InspirationalStand on The Shoulders of Giants stories

Day 18: From threat to opportunity or “I dwell in possibility”

Sydney Myer arrived in Melbourne in 1899.

Penniless, he was full of ideas, determined to succeed.

It wasn’t long before the twenty one year old from Russian Poland was headed for gold-rich Bendigo. He set up a haberdashery business with his brother, Elcon.

Right from the start, Sydney did things differently. This was the arrangement. Elcon would run the shop.

Sydney, on the other hand, could not wait for people to come to him. Despite his very limited grasp of English, he went calling on prospects. He pushed his cart of wares up and down Bendigo streets knocking on doors. It was a hard sell and Sydney thrived on it.

When Elcon decided to leave the business, Sydney bought him out. He took over running the shop. It just didn’t work out though. People preferred to shop at the bigger stores with great variety and better prices. It wasn’t long before Sydney was forced to run up the white flag.

Cap in hand, he meet with a competitor to discuss selling out. He was shocked, hurt by the pittance he was offered.

However, he felt he had no choice. He was beaten. Or was he? While thinking over his options, Sydney saw the way forward. He did what was to become his signature play. He went on the attack.

If he was going to sell his stock to a competitor for a pittance, why not sell it to the public for the same ridiculous price? And he did.

When he closed the store that night, Sydney stayed back and marked down all his stock to ridiculous prices. It only took a day or two for the news to race through Bendigo. Myer was having a sale.

All Sydney’s stock vanished in just a few days. Cashed up, he had learnt a valuable lesson. With astute buying of stock, and even more astute pricing for customers, he could succeed in retailing. The famous Myer Sale was born.

In the years ahead, Sydney would thrive on sales. There would be The Hurricane Sale, The Million Pound Master Sale, The Friday Specials, The Monday Star Bargains and, of course, The Myer Basement, with everyday specials for shoppers.

Sydney’s Bendigo store quickly grew to be the largest Drapery Store in Bendigo with a staff of sixty people. In a 3 year period, turnover galloped from £38,000 per annum to £160,000. He would quickly leapfrog from Bendigo to a series of Melbourne stores, finishing up with his flagship, Myer Emporium, in Melbourne’s CBD.

Sydney Myer inoculated himself against failure. He realised, with his first fire sale, that hard, tough selling conditions never meant he had to close, admit defeat or give up. It meant he could find innovative, exciting, flamboyant ways to head off defeat and actually go forward.

During World War 1 he realized the imports, the heart of his business, were going to be severely restricted. Going on the front foot, he developed a “Made in Australia” campaign.

He started his own manufacturing businesses to supply his stores. During the Great Depression, when other retailers took the knife to staffing levels to stay solvent. Sydney had a policy of NO Retrenchments. He gave everyone, including himself, reduced wages and set the maximum profit margin on anything in the store at a crazy 5%.
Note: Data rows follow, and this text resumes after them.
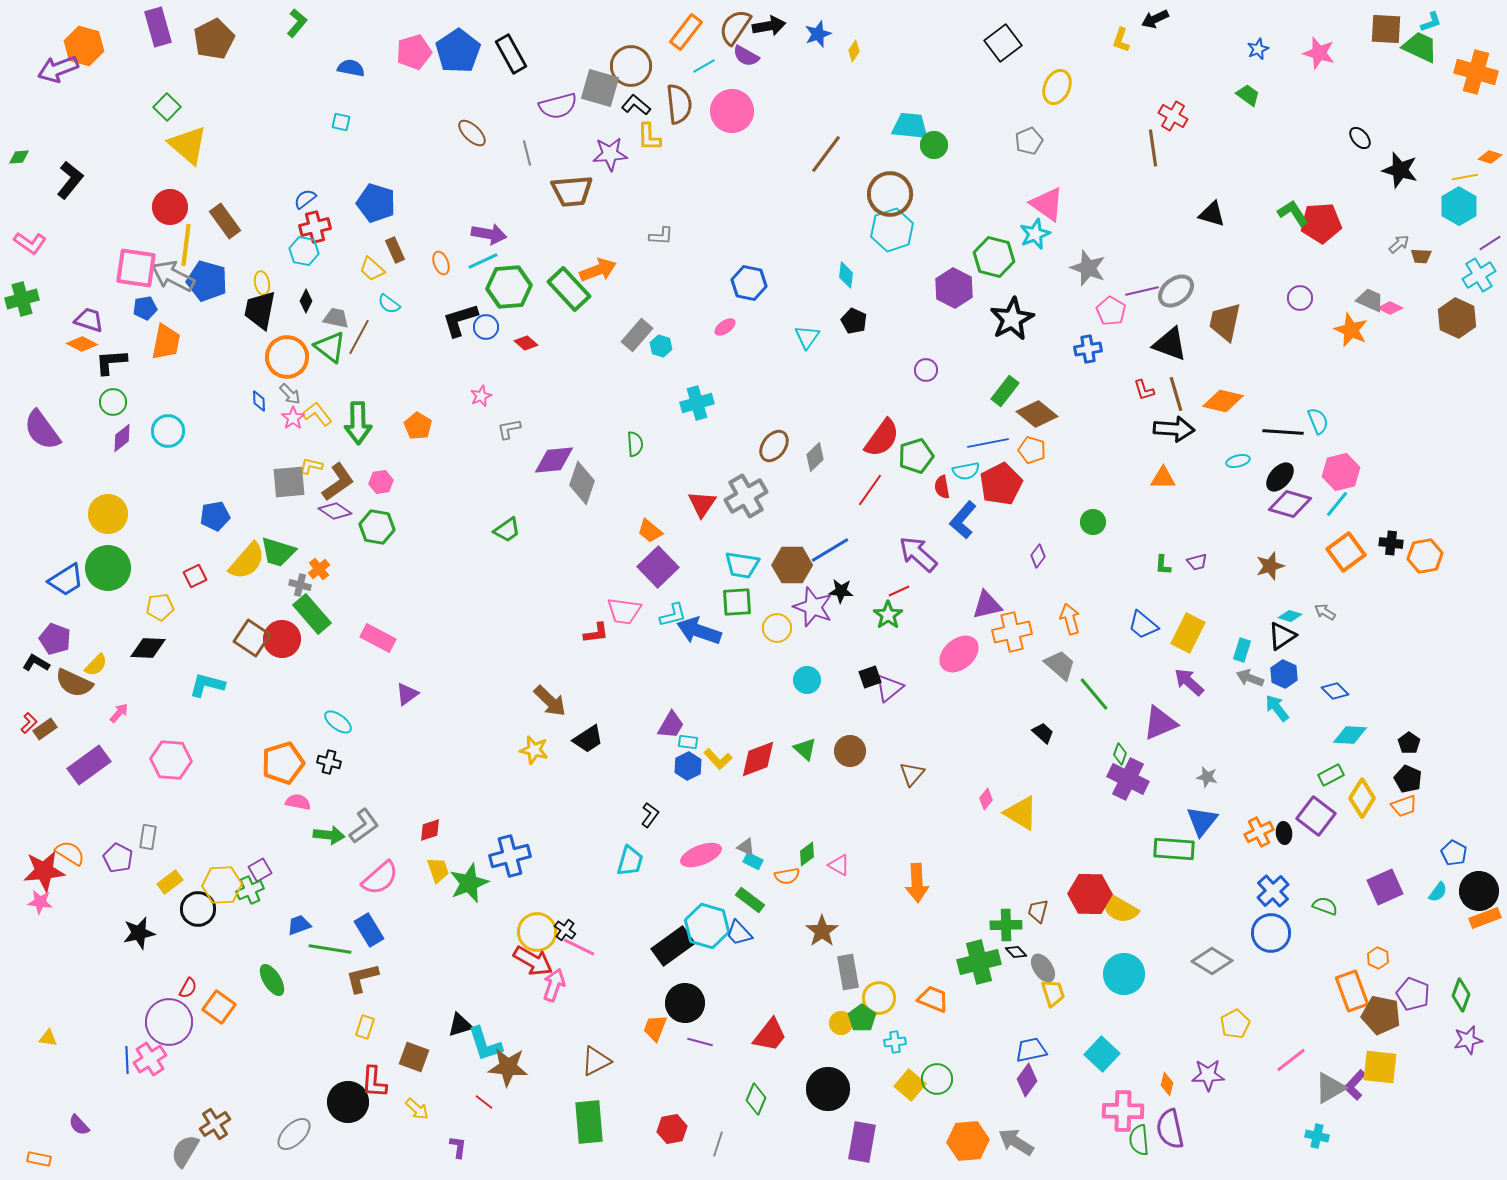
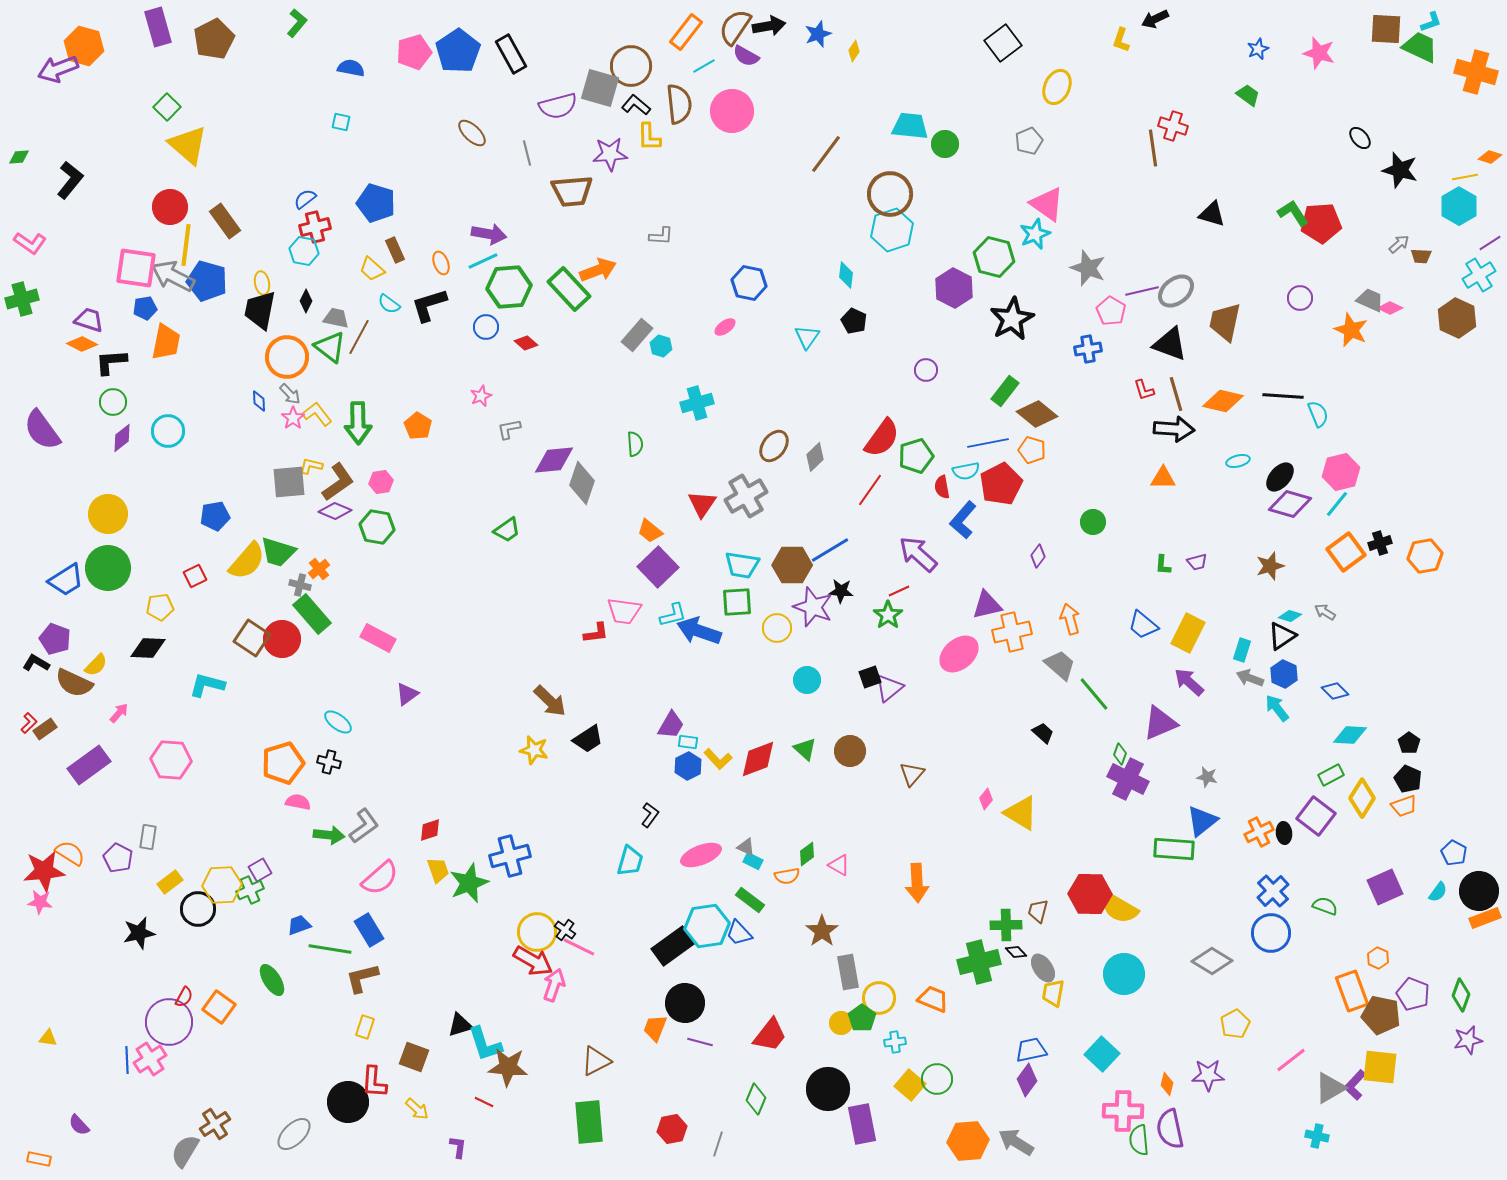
red cross at (1173, 116): moved 10 px down; rotated 12 degrees counterclockwise
green circle at (934, 145): moved 11 px right, 1 px up
black L-shape at (460, 320): moved 31 px left, 15 px up
cyan semicircle at (1318, 421): moved 7 px up
black line at (1283, 432): moved 36 px up
purple diamond at (335, 511): rotated 12 degrees counterclockwise
black cross at (1391, 543): moved 11 px left; rotated 25 degrees counterclockwise
blue triangle at (1202, 821): rotated 12 degrees clockwise
cyan hexagon at (707, 926): rotated 24 degrees counterclockwise
red semicircle at (188, 988): moved 4 px left, 9 px down
yellow trapezoid at (1053, 993): rotated 152 degrees counterclockwise
red line at (484, 1102): rotated 12 degrees counterclockwise
purple rectangle at (862, 1142): moved 18 px up; rotated 21 degrees counterclockwise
Against all advice he spent a walloping £250,000 reconstructing his Bourke St store when the Depression was at its deepest. He refused to be constrained by tough times. He tackled the toughest of times with verve and bound-less optimism, intent on finding a way though.
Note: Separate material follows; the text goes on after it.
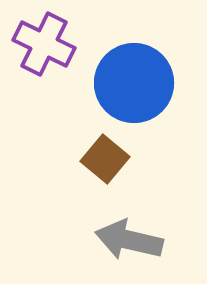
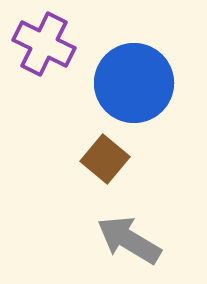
gray arrow: rotated 18 degrees clockwise
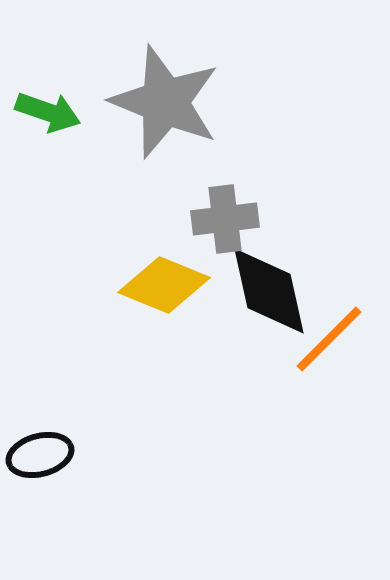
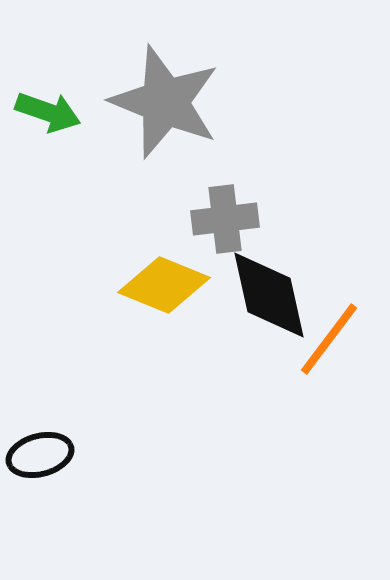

Sydney Myer’s business was an outstanding success. He grew it from nothing into an empire. It wasn’t like he just got lucky. He didn’t just happen to be in the right place at the right time. He grew his business during the First World War and through the Great Depression. His business grew because Sydney knew how to turn stumbling blocks into climbing blocks. From that first fire sale in Bendigo he realised an invaluable lesson. Threats were opportunities.

In the years ahead his business would face many threats. Each time he would look for the opportunity.
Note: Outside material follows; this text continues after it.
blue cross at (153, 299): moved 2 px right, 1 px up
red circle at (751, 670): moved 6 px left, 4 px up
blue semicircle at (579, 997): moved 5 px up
Emily Dickenson, the American poet lived most of her life in Amherst, a town in Hampshire County, Massachusetts. That was her physical address.

Her mind, however, lived somewhere else. She wrote a fabulous poem called: I dwell in possibility.

What an anthem for life!

The core of Sydney Myer’s success was his ability to find the possibilities. Despite the tight corners, the lack of space between rocks and hard places, he could look to what might be possible. Whatever the circumstances, whatever the troubles and problems, he looked and lived for the possibilities.

This doesn’t seem to be an easy skill to acquire. We seem to have a natural ability to always concentrate on the problems, seeing all the reasons why something won’t work.

Yet it was that one incident in his shop in Bendigo, when Sydney was still young, that convinced him he could pull his business out of the fire, literally with a fire sale. He learnt early to look for possibilities.

“If I were to wish for anything, I should not wish for wealth and power, but for the passionate sense of the potential, for the eye which, ever young and ardent, sees the possible. Pleasure disappoints, possibility never. And what wine is so sparkling, what so fragrant, what so intoxicating, as possibility!”